**RECORDS SUPPLIED**
=-=-=-=-=

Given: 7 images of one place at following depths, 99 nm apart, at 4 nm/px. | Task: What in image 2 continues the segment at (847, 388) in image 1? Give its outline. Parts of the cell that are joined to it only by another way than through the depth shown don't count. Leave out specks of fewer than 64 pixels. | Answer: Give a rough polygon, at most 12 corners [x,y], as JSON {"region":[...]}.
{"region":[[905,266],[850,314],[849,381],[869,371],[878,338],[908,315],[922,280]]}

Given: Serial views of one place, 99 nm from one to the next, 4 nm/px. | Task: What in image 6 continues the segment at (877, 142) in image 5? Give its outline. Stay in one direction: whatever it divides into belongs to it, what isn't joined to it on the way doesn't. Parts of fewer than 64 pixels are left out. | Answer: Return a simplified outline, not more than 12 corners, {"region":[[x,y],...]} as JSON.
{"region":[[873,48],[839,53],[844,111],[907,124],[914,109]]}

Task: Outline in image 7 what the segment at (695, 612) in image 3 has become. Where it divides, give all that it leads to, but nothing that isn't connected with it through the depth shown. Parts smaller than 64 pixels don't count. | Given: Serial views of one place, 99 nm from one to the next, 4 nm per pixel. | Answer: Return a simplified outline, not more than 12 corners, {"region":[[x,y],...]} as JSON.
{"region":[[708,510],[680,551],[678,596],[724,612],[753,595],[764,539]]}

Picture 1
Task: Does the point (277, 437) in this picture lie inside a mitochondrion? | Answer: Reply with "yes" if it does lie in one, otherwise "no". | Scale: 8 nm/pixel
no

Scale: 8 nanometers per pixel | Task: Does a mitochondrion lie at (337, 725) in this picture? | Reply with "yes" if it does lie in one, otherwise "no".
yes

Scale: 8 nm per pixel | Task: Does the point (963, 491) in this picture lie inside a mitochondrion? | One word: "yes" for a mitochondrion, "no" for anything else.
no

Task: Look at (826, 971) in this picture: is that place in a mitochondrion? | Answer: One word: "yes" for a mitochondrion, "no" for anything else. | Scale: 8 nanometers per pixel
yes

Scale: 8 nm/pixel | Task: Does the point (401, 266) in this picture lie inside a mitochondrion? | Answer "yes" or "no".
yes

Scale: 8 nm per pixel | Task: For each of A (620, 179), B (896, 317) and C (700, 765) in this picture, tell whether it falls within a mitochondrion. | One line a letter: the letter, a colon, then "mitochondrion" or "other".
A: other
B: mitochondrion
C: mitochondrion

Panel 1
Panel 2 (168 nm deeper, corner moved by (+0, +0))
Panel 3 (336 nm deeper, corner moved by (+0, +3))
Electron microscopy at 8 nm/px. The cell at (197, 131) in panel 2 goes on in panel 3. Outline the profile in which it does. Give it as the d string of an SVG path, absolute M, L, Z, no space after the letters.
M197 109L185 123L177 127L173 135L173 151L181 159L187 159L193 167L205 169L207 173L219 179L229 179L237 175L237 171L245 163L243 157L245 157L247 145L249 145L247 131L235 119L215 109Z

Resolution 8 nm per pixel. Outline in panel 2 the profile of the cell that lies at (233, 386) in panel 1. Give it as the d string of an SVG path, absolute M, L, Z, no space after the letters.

=-=-=-=-=

**PROBLEM REQUIREMENTS**
Take the entries and copy them out exactly.

**RESPONSE BOX**
Given: 7 images of one place at following depths, 99 nm apart, at 4 nm/px. | Task: What in image 2 continues the segment at (847, 388) in image 1? Give its outline. Parts of the cell that are joined to it only by another way than through the depth shown don't count. Leave out specks of fewer than 64 pixels. | Answer: Give a rough polygon, at most 12 corners [x,y], as JSON {"region":[...]}.
{"region":[[905,266],[850,314],[849,381],[869,371],[878,338],[908,315],[922,280]]}

Given: Serial views of one place, 99 nm from one to the next, 4 nm/px. | Task: What in image 6 continues the segment at (877, 142) in image 5? Give its outline. Stay in one direction: whatever it divides into belongs to it, what isn't joined to it on the way doesn't. Parts of fewer than 64 pixels are left out. | Answer: Return a simplified outline, not more than 12 corners, {"region":[[x,y],...]} as JSON.
{"region":[[873,48],[839,53],[844,111],[907,124],[914,109]]}

Task: Outline in image 7 what the segment at (695, 612) in image 3 has become. Where it divides, give all that it leads to, but nothing that isn't connected with it through the depth shown. Parts smaller than 64 pixels don't count. | Given: Serial views of one place, 99 nm from one to the next, 4 nm per pixel. | Answer: Return a simplified outline, not more than 12 corners, {"region":[[x,y],...]} as JSON.
{"region":[[708,510],[680,551],[678,596],[724,612],[753,595],[764,539]]}

Picture 1
Task: Does the point (277, 437) in this picture lie inside a mitochondrion? | Answer: Reply with "yes" if it does lie in one, otherwise "no". | Scale: 8 nm/pixel
no

Scale: 8 nanometers per pixel | Task: Does a mitochondrion lie at (337, 725) in this picture? | Reply with "yes" if it does lie in one, otherwise "no".
yes

Scale: 8 nm per pixel | Task: Does the point (963, 491) in this picture lie inside a mitochondrion? | One word: "yes" for a mitochondrion, "no" for anything else.
no

Task: Look at (826, 971) in this picture: is that place in a mitochondrion? | Answer: One word: "yes" for a mitochondrion, "no" for anything else. | Scale: 8 nanometers per pixel
yes

Scale: 8 nm/pixel | Task: Does the point (401, 266) in this picture lie inside a mitochondrion? | Answer "yes" or "no".
yes

Scale: 8 nm per pixel | Task: For each of A (620, 179), B (896, 317) and C (700, 765) in this picture, tell whether it falls within a mitochondrion. | One line a letter: the letter, a colon, then "mitochondrion" or "other".
A: other
B: mitochondrion
C: mitochondrion

Panel 1
Panel 2 (168 nm deeper, corner moved by (+0, +0))
Panel 3 (336 nm deeper, corner moved by (+0, +3))
Electron microscopy at 8 nm/px. The cell at (197, 131) in panel 2 goes on in panel 3. Outline the profile in which it does. Give it as the d string of an SVG path, absolute M, L, Z, no space after the letters.
M197 109L185 123L177 127L173 135L173 151L181 159L187 159L193 167L205 169L207 173L219 179L229 179L237 175L237 171L245 163L243 157L245 157L247 145L249 145L247 131L235 119L215 109Z

Resolution 8 nm per pixel. Outline in panel 2 the profile of the cell that lies at (233, 386) in panel 1. Give it as the d string of an SVG path, absolute M, L, Z, no space after the letters.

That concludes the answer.